Tuesday, October 12th, 2010

By Alan Gilbert

One thing about great art is its ability to speak to a wide spectrum of humanity, and its uncanny knack for getting people with widely differing outlooks to see what they want to see in the work. This week Kraft, Magnus Lindberg’s landmark piece from 1985, has proven itself as a great work of art, as evidenced by the power and conviction of the responses it has provoked, responses I should say that have largely left the middle ground empty. I hasten to add that the reaction has been overwhelmingly positive.

Yes, some people walked out, but the real majority stayed, and their acclamation seemed to be congratulating us not only on the performance, but on our decision to offer this piece. This was not some fringe crowd: these were our beloved subscribers. Over the weekend I was stopped numerous times on the street by people who had heard the Philharmonic perform Kraft – all of them thanked me for providing this artistic experience for New York City. On Sunday, when I was in Citarella on the Upper West Side, a white-haired woman tapped me on the shoulder and said that she had heard Friday’s concert. I admit that I half expected a complaint, but was I wrong! She said that she has been a longtime subscriber, that she loves the New York Philharmonic, and that she had never had such an exciting experience at the Philharmonic as the one that Kraft had provided. Who would have guessed? She then mentioned that she was looking forward to our performance of Brahms next Saturday. Then there was the guy who stopped me when my kids were scootering through the park, who told me how happy he was to have experienced Kraft. He said that he wasn’t sure that he cared to hear the piece again, but that he was grateful to the Philharmonic for giving him the chance to get to know the work. He went on to thank me for making this orchestra culturally relevant again. What a perfect response to the work!

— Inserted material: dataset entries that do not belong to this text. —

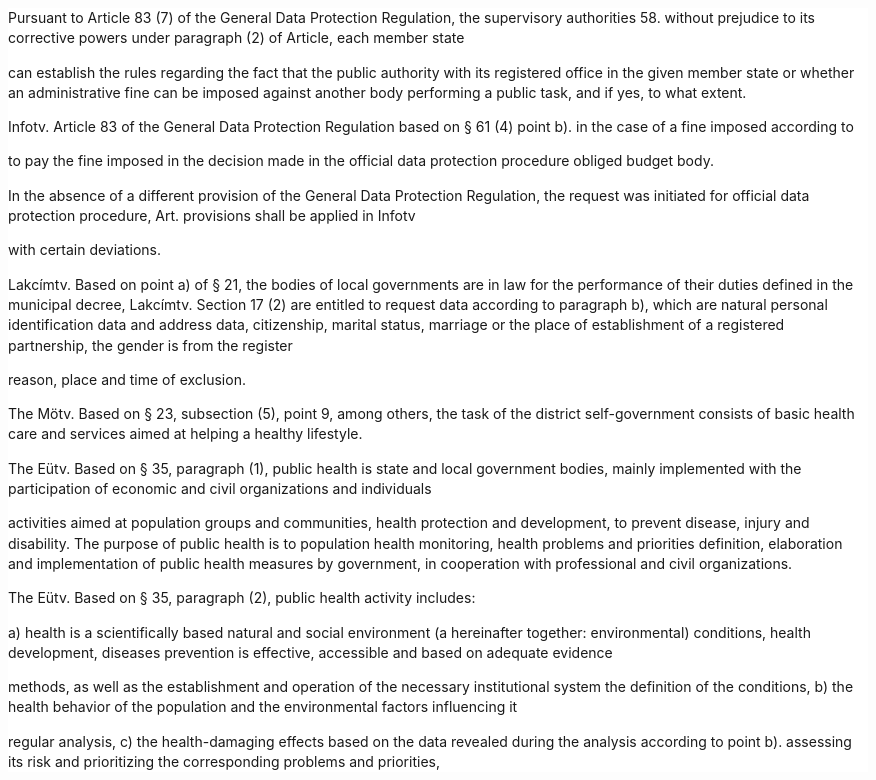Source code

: Pursuant to Article 83 (7) of the General Data Protection Regulation, the supervisory authorities 58.
without prejudice to its corrective powers under paragraph (2) of Article, each member state

can establish the rules regarding the fact that the public authority with its registered office in the given member state
or whether an administrative fine can be imposed against another body performing a public task, and if
yes, to what extent.

Infotv. Article 83 of the General Data Protection Regulation based on § 61 (4) point b).
in the case of a fine imposed according to

to pay the fine imposed in the decision made in the official data protection procedure
obliged budget body.

In the absence of a different provision of the General Data Protection Regulation, the request was initiated
for official data protection procedure, Art. provisions shall be applied in Infotv

with certain deviations.

Lakcímtv. Based on point a) of § 21, the bodies of local governments are in law
for the performance of their duties defined in the municipal decree, Lakcímtv. Section 17 (2)
are entitled to request data according to paragraph b), which are natural
personal identification data and address data, citizenship, marital status, marriage
or the place of establishment of a registered partnership, the gender is from the register

reason, place and time of exclusion.

The Mötv. Based on § 23, subsection (5), point 9, among others, the task of the district self-government
consists of basic health care and services aimed at helping a healthy lifestyle.

The Eütv. Based on § 35, paragraph (1), public health is state and local government bodies,
mainly implemented with the participation of economic and civil organizations and individuals

activities aimed at population groups and communities, health protection and development,
to prevent disease, injury and disability. The purpose of public health is to
population health monitoring, health problems and priorities
definition, elaboration and implementation of public health measures by government,
in cooperation with professional and civil organizations.

The Eütv. Based on § 35, paragraph (2), public health activity includes:

   a) health is a scientifically based natural and social environment (a
   hereinafter together: environmental) conditions, health development, diseases
   prevention is effective, accessible and based on adequate evidence

   methods, as well as the establishment and operation of the necessary institutional system
   the definition of the conditions,
   b) the health behavior of the population and the environmental factors influencing it

   regular analysis,
   c) the health-damaging effects based on the data revealed during the analysis according to point b).
   assessing its risk and prioritizing the corresponding problems and priorities,
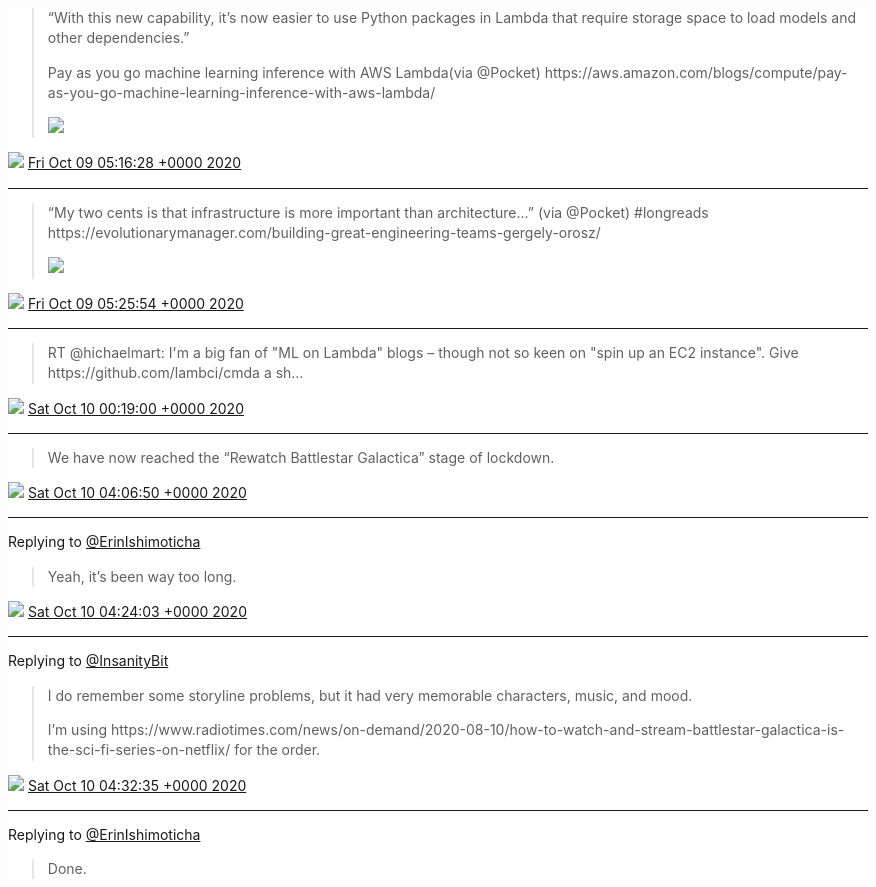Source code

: > “With this new capability, it’s now easier to use Python packages in Lambda that require storage space to load models and other dependencies\.”
>
> Pay as you go machine learning inference with AWS Lambda\(via @Pocket\) https://aws\.amazon\.com/blogs/compute/pay\-as\-you\-go\-machine\-learning\-inference\-with\-aws\-lambda/
>
> ![](/twitter/archive/media/1314434532859240449-Ej3PPeJU4AEMq7Z.jpg)

<img src="./media/tweet.ico" width="12" /> [Fri Oct 09 05:16:28 +0000 2020](https://twitter.com/mweagle/status/1314434532859240449)

----

> “My two cents is that infrastructure is more important than architecture\.\.\.” \(via @Pocket\) \#longreads https://evolutionarymanager\.com/building\-great\-engineering\-teams\-gergely\-orosz/
>
> ![](/twitter/archive/media/1314436908504629250-Ej3RZuHVcAALx8u.jpg)

<img src="./media/tweet.ico" width="12" /> [Fri Oct 09 05:25:54 +0000 2020](https://twitter.com/mweagle/status/1314436908504629250)

----

> RT @hichaelmart: I'm a big fan of "ML on Lambda" blogs – though not so keen on "spin up an EC2 instance"\. Give https://github\.com/lambci/cmda a sh…

<img src="./media/tweet.ico" width="12" /> [Sat Oct 10 00:19:00 +0000 2020](https://twitter.com/mweagle/status/1314722059608449026)

----

> We have now reached the “Rewatch Battlestar Galactica” stage of lockdown\.

<img src="./media/tweet.ico" width="12" /> [Sat Oct 10 04:06:50 +0000 2020](https://twitter.com/mweagle/status/1314779397753192448)

----

Replying to [@ErinIshimoticha](https://twitter.com/ErinIshimoticha/status/1314779766038298625)

> Yeah, it’s been way too long\.

<img src="./media/tweet.ico" width="12" /> [Sat Oct 10 04:24:03 +0000 2020](https://twitter.com/mweagle/status/1314783731001876480)

----

Replying to [@InsanityBit](https://twitter.com/InsanityBit/status/1314781921457500161)

> I do remember some storyline problems, but it had very memorable characters, music, and mood\.
>
> I’m using https://www\.radiotimes\.com/news/on\-demand/2020\-08\-10/how\-to\-watch\-and\-stream\-battlestar\-galactica\-is\-the\-sci\-fi\-series\-on\-netflix/ for the order\.

<img src="./media/tweet.ico" width="12" /> [Sat Oct 10 04:32:35 +0000 2020](https://twitter.com/mweagle/status/1314785876338077703)

----

Replying to [@ErinIshimoticha](https://twitter.com/ErinIshimoticha/status/1314784678704934913)

> Done\.
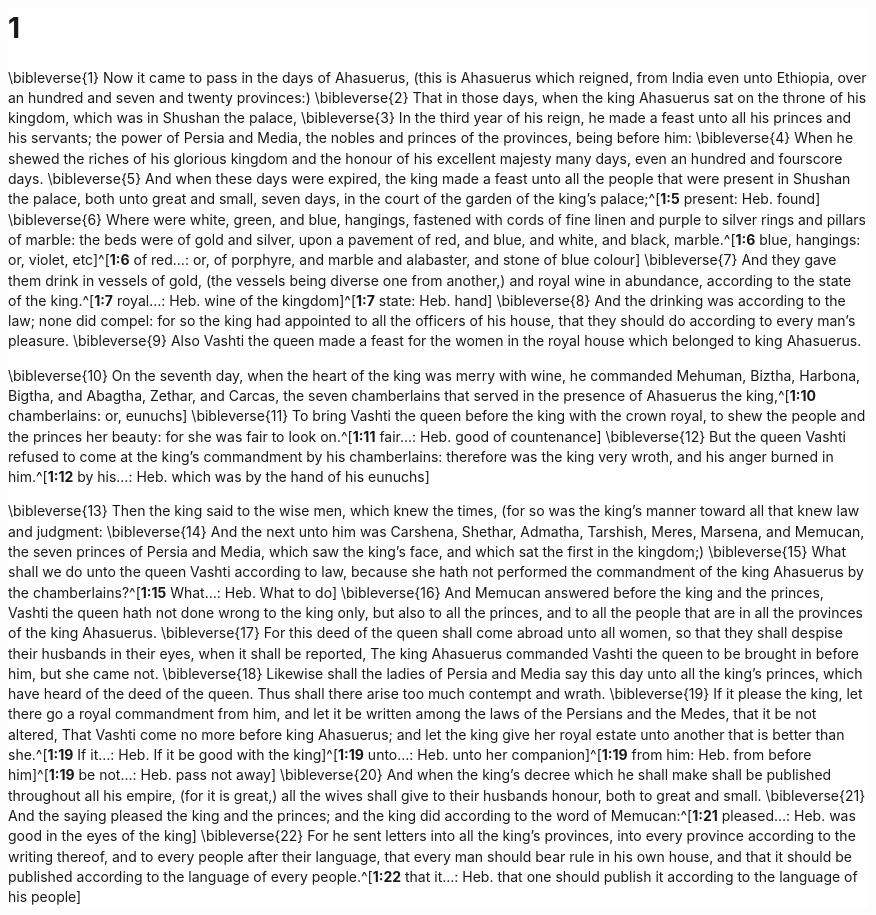 # 1 
\bibleverse{1} Now it came to pass in the days of Ahasuerus, (this is Ahasuerus which reigned, from India even unto Ethiopia, over an hundred and seven and twenty provinces:) \bibleverse{2} That in those days, when the king Ahasuerus sat on the throne of his kingdom, which was in Shushan the palace, \bibleverse{3} In the third year of his reign, he made a feast unto all his princes and his servants; the power of Persia and Media, the nobles and princes of the provinces, being before him: \bibleverse{4} When he shewed the riches of his glorious kingdom and the honour of his excellent majesty many days, even an hundred and fourscore days. \bibleverse{5} And when these days were expired, the king made a feast unto all the people that were present in Shushan the palace, both unto great and small, seven days, in the court of the garden of the king’s palace;^[**1:5** present: Heb. found] \bibleverse{6} Where were white, green, and blue, hangings, fastened with cords of fine linen and purple to silver rings and pillars of marble: the beds were of gold and silver, upon a pavement of red, and blue, and white, and black, marble.^[**1:6** blue, hangings: or, violet, etc]^[**1:6** of red…: or, of porphyre, and marble and alabaster, and stone of blue colour] \bibleverse{7} And they gave them drink in vessels of gold, (the vessels being diverse one from another,) and royal wine in abundance, according to the state of the king.^[**1:7** royal…: Heb. wine of the kingdom]^[**1:7** state: Heb. hand] \bibleverse{8} And the drinking was according to the law; none did compel: for so the king had appointed to all the officers of his house, that they should do according to every man’s pleasure. \bibleverse{9} Also Vashti the queen made a feast for the women in the royal house which belonged to king Ahasuerus. 






\bibleverse{10} On the seventh day, when the heart of the king was merry with wine, he commanded Mehuman, Biztha, Harbona, Bigtha, and Abagtha, Zethar, and Carcas, the seven chamberlains that served in the presence of Ahasuerus the king,^[**1:10** chamberlains: or, eunuchs] \bibleverse{11} To bring Vashti the queen before the king with the crown royal, to shew the people and the princes her beauty: for she was fair to look on.^[**1:11** fair…: Heb. good of countenance] \bibleverse{12} But the queen Vashti refused to come at the king’s commandment by his chamberlains: therefore was the king very wroth, and his anger burned in him.^[**1:12** by his…: Heb. which was by the hand of his eunuchs] 




\bibleverse{13} Then the king said to the wise men, which knew the times, (for so was the king’s manner toward all that knew law and judgment: \bibleverse{14} And the next unto him was Carshena, Shethar, Admatha, Tarshish, Meres, Marsena, and Memucan, the seven princes of Persia and Media, which saw the king’s face, and which sat the first in the kingdom;) \bibleverse{15} What shall we do unto the queen Vashti according to law, because she hath not performed the commandment of the king Ahasuerus by the chamberlains?^[**1:15** What…: Heb. What to do] \bibleverse{16} And Memucan answered before the king and the princes, Vashti the queen hath not done wrong to the king only, but also to all the princes, and to all the people that are in all the provinces of the king Ahasuerus. \bibleverse{17} For this deed of the queen shall come abroad unto all women, so that they shall despise their husbands in their eyes, when it shall be reported, The king Ahasuerus commanded Vashti the queen to be brought in before him, but she came not. \bibleverse{18} Likewise shall the ladies of Persia and Media say this day unto all the king’s princes, which have heard of the deed of the queen. Thus shall there arise too much contempt and wrath. \bibleverse{19} If it please the king, let there go a royal commandment from him, and let it be written among the laws of the Persians and the Medes, that it be not altered, That Vashti come no more before king Ahasuerus; and let the king give her royal estate unto another that is better than she.^[**1:19** If it…: Heb. If it be good with the king]^[**1:19** unto…: Heb. unto her companion]^[**1:19** from him: Heb. from before him]^[**1:19** be not…: Heb. pass not away] \bibleverse{20} And when the king’s decree which he shall make shall be published throughout all his empire, (for it is great,) all the wives shall give to their husbands honour, both to great and small. \bibleverse{21} And the saying pleased the king and the princes; and the king did according to the word of Memucan:^[**1:21** pleased…: Heb. was good in the eyes of the king] \bibleverse{22} For he sent letters into all the king’s provinces, into every province according to the writing thereof, and to every people after their language, that every man should bear rule in his own house, and that it should be published according to the language of every people.^[**1:22** that it…: Heb. that one should publish it according to the language of his people]
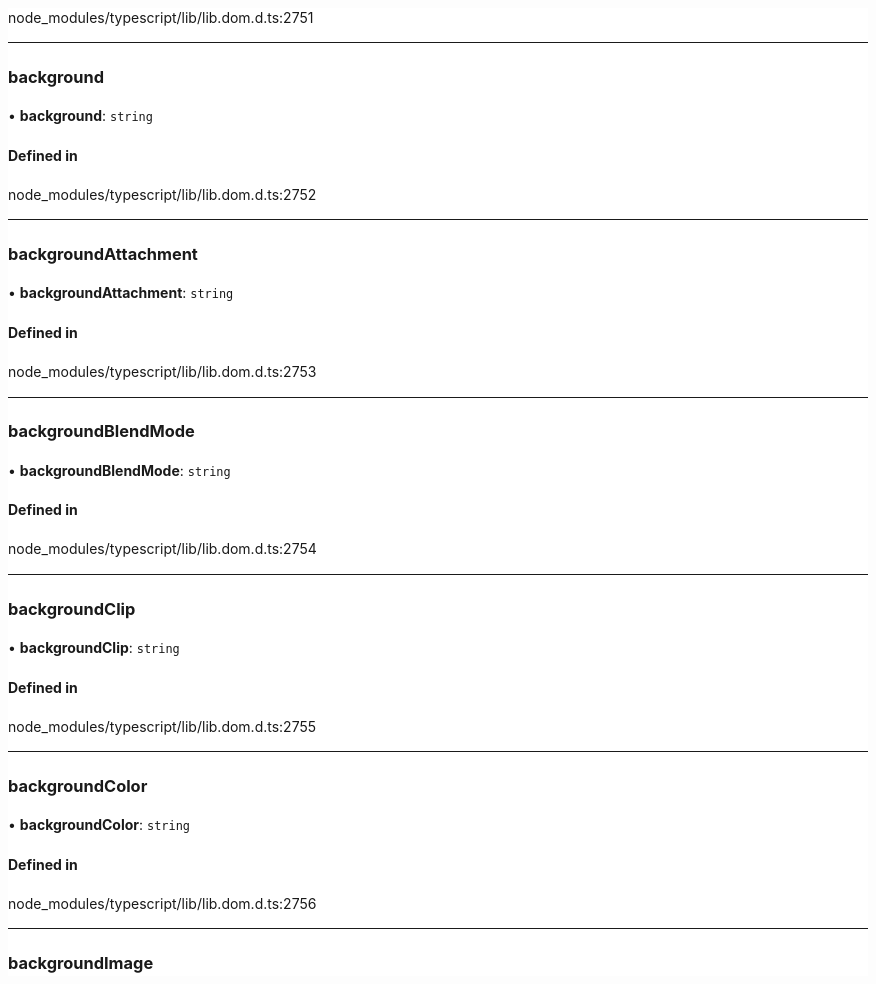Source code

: node_modules/typescript/lib/lib.dom.d.ts:2751

___

### background

• **background**: `string`

#### Defined in

node_modules/typescript/lib/lib.dom.d.ts:2752

___

### backgroundAttachment

• **backgroundAttachment**: `string`

#### Defined in

node_modules/typescript/lib/lib.dom.d.ts:2753

___

### backgroundBlendMode

• **backgroundBlendMode**: `string`

#### Defined in

node_modules/typescript/lib/lib.dom.d.ts:2754

___

### backgroundClip

• **backgroundClip**: `string`

#### Defined in

node_modules/typescript/lib/lib.dom.d.ts:2755

___

### backgroundColor

• **backgroundColor**: `string`

#### Defined in

node_modules/typescript/lib/lib.dom.d.ts:2756

___

### backgroundImage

I write all this not to crow about our success, but to thank people for following us on this journey of musical exploration, for understanding what we are about as an arts organization. There’s no one who loves the music of Haydn and Brahms (to name only two) more than I do, and I never get tired of conducting or listening to Beethoven symphonies. But art is not meant only to be safe and predictable: I dare say that one of the things that made Kraft thrilling for so many was the fact that they had no idea that it would speak to them as it did.

The New York Philharmonic has long been one of the world’s greatest orchestras, and my job as Music Director is to preserve and build on this legacy. This means that we will continue to play the widest range of orchestral repertoire as well as it can be played, while at the same time taking risks, striving to add to New York City’s artistic landscape in a way that places this Orchestra squarely at the center of cultural and intellectual discourse.